Ukspace Chairman: U.K. Offers ‘Too Little, Too Late’
“I think that one of the ways the [United Kingdom] can gain more influence is to have a more significant role at the beginning of each space program,” said Auburn, who also serves as aerospace business development director for Vega. “If you get in at the beginning — when the costs should be lower — then you can help steer the ESA program more effectively towards U.K. objectives. If you come in late, which we are doing in Kopernikus (formerly GMES), then you have very little influence, and the best roles for U.K. industry have already gone to other countries who got into the program earlier.”
UKspace, a trade association representing the British space industry, released a statement Sept. 18 critical of the government’s space efforts and calling for the U.K. government to “reinstate a robust national space program” in order to “guarantee national security in an increasingly complex international environment,” he said. “There should be a much stronger focus on the contribution of space to U.K. national civil security, with rigorous monitoring of threats to military and civil space assets and infrastructure.”
The U.K. government in March published its first “National Security Strategy,” identifying nine Critical National Infrastructure sectors that rely on space-based assets, but Auburn said too often with the government it is case of “too little, too late” when getting involved in major European space programs.
“The U.K. is often reluctant to get in early, until they know exactly what the program is all about,” Auburn said. “As a consequence, it is often too little, too late as far as we are concerned. I think on Kopernikus we have done this. We went in very low on the initial phase, and so we have had less influence on how this program has developed — and this is a strategic program for Europe, with global implications.”
While Auburn is optimistic that lessons can be learned, a complicated political hierarchy means prioritizing space programs can be difficult. “I think some of the lessons have been absorbed. One of them is that there are probably too many U.K. government departments involved in space funding,” said Auburn. “While we do not have one single agency, it remains difficult to make key decisions early enough in the process, particularly when the lead department may be an end user department that wants to use the data but struggles to fund the infrastructure. It is really more of a political issue in the [United Kingdom] and unless there is a very obvious link between department and space program, it is difficult for a new space program to get funded early.”
At a meeting of European Space Agency (ESA) space ministers scheduled for November, one of items up for discussion is placing an ESA facility in the United Kingdom. Auburn believes the opening of such a facility would be a significant boost to the U.K. space industry.

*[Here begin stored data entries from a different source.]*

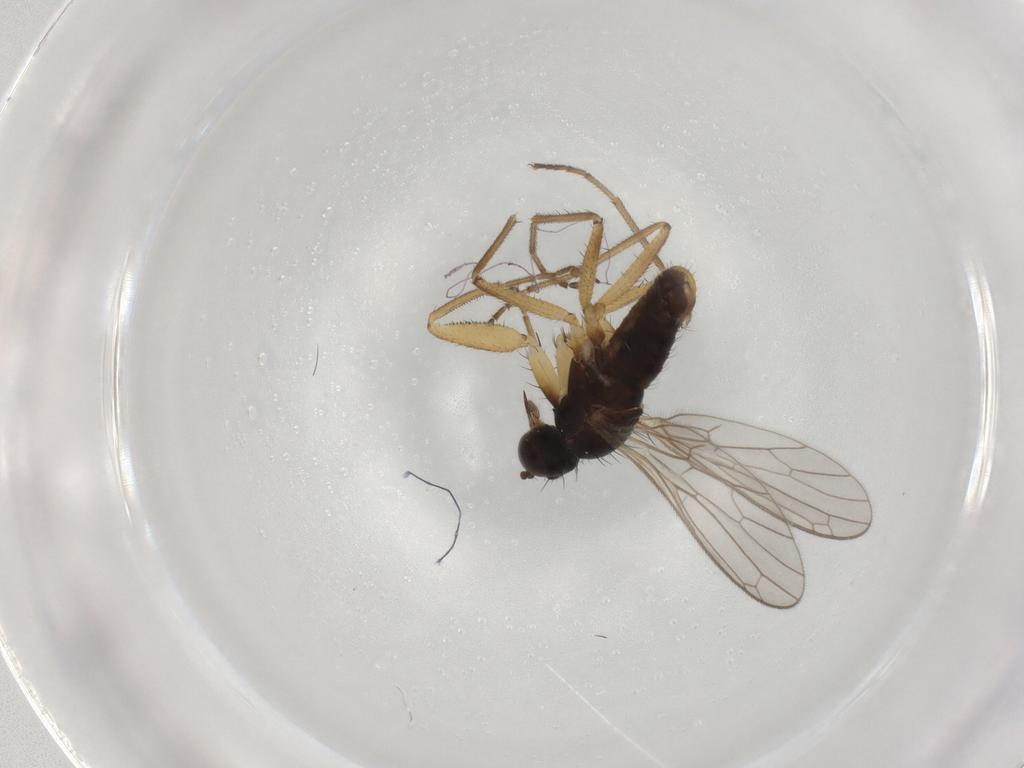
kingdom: Animalia
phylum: Arthropoda
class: Insecta
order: Diptera
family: Empididae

“We really do need to achieve this ESA facility in the [United Kingdom], and we hope that this will be decided in the November ESA Ministerial conference,” said Auburn. “I think this would raise the profile of space and ESA in the [United Kingdom] significantly. It would grab the public’s interest and show that space is not something done only by NASA, but that the [United Kingdom] and rest of Europe are leading a world-class space industry. It will help people to understand the benefits coming from space and how it can solve serious issues facing the world such as climate change, poverty and security.”
While the United Kingdom cooperates with both Europe and the United States on space issues, Auburn believes improving these relationships is critical for a successful future for the U.K. space industry. “At the moment, military space surveillance in the [United Kingdom] is dependent on a strong relationship with the [United States],” he said. “We believe that we also need to work more with European partners in things such as Space Situational Awareness, which ESA is looking to do. There are major European space programs where the [United Kingdom] would only need to put in 15 percent to 17 percent of the money in order to gain the full benefit of the program. We need to achieve a better balance between using the special relationship we have with the [United States] and working with Europe so that we can benefit from those programs as well.”
Auburn also wants more awareness of the impact space can have in areas such as national security. “We need to look at the security and defense aspects,” he said. “We reviewed the National Security Strategy and this was our response, looking at the [Critical National Infrastructure] elements and how space could improve our resilience to the threats. It has not really been made clear enough to or by government just how much space is involved in our day-to-day lives. If you look at the [Ministry of Defence], 90 percent of what they do is dependent on space. What we are trying to do is raise the profile to a higher level in government so they can take it more seriously and see that investing in space is really good for meeting their strategic goals and delivering security as well as good for the man in the street.”